Transcribed page contents
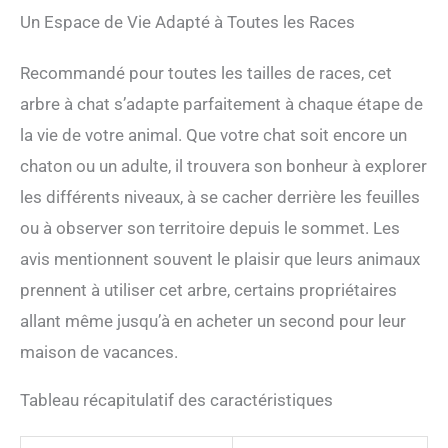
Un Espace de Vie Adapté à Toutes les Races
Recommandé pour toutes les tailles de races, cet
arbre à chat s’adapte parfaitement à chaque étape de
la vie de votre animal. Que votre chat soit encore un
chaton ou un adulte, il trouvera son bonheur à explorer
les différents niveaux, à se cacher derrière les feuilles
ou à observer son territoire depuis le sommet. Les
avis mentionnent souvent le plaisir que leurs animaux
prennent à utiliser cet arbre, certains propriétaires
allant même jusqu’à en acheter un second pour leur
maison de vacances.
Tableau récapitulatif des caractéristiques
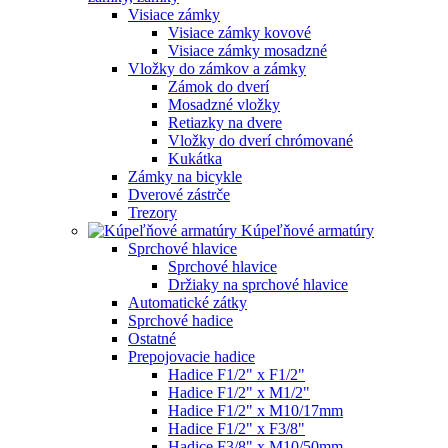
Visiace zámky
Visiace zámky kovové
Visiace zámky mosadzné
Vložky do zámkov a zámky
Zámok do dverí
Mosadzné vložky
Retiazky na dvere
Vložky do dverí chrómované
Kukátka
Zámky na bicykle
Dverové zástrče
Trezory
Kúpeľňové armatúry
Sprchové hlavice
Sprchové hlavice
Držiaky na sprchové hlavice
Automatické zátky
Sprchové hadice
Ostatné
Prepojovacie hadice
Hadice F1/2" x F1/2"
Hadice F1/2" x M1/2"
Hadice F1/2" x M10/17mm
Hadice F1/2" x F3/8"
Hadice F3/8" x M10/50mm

---

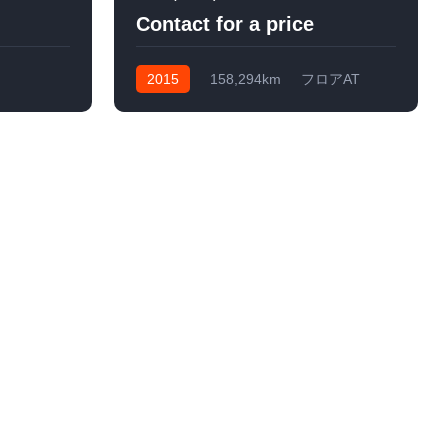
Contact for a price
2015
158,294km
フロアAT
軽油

---

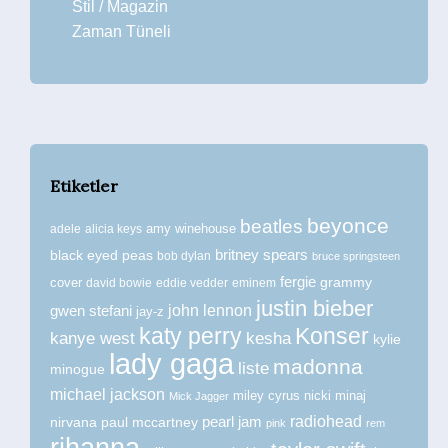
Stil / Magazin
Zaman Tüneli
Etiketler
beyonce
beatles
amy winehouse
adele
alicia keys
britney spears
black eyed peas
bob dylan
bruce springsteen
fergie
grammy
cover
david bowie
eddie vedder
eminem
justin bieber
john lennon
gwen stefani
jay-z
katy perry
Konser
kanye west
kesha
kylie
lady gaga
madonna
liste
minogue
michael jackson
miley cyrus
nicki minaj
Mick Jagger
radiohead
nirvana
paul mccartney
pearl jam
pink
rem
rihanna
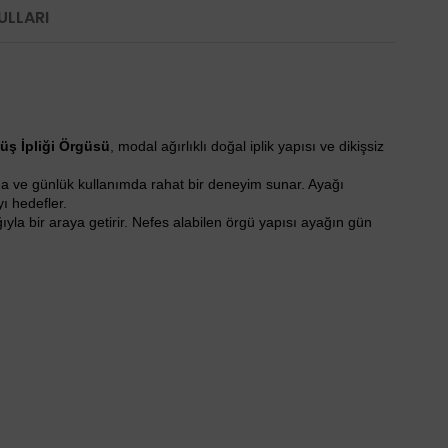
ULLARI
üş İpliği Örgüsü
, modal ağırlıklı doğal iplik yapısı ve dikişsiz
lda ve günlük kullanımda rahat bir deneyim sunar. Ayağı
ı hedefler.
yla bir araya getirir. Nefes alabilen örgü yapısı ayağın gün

## [Task requirements]
Write out the lines from the listing word for word, starting at the line containing "Un Espace de Vie Adapté à Toutes les Races" and ending at the line containing "Tableau récapitulatif des caractéristiques".

## [Exercise result]
Un Espace de Vie Adapté à Toutes les Races
Recommandé pour toutes les tailles de races, cet
arbre à chat s’adapte parfaitement à chaque étape de
la vie de votre animal. Que votre chat soit encore un
chaton ou un adulte, il trouvera son bonheur à explorer
les différents niveaux, à se cacher derrière les feuilles
ou à observer son territoire depuis le sommet. Les
avis mentionnent souvent le plaisir que leurs animaux
prennent à utiliser cet arbre, certains propriétaires
allant même jusqu’à en acheter un second pour leur
maison de vacances.
Tableau récapitulatif des caractéristiques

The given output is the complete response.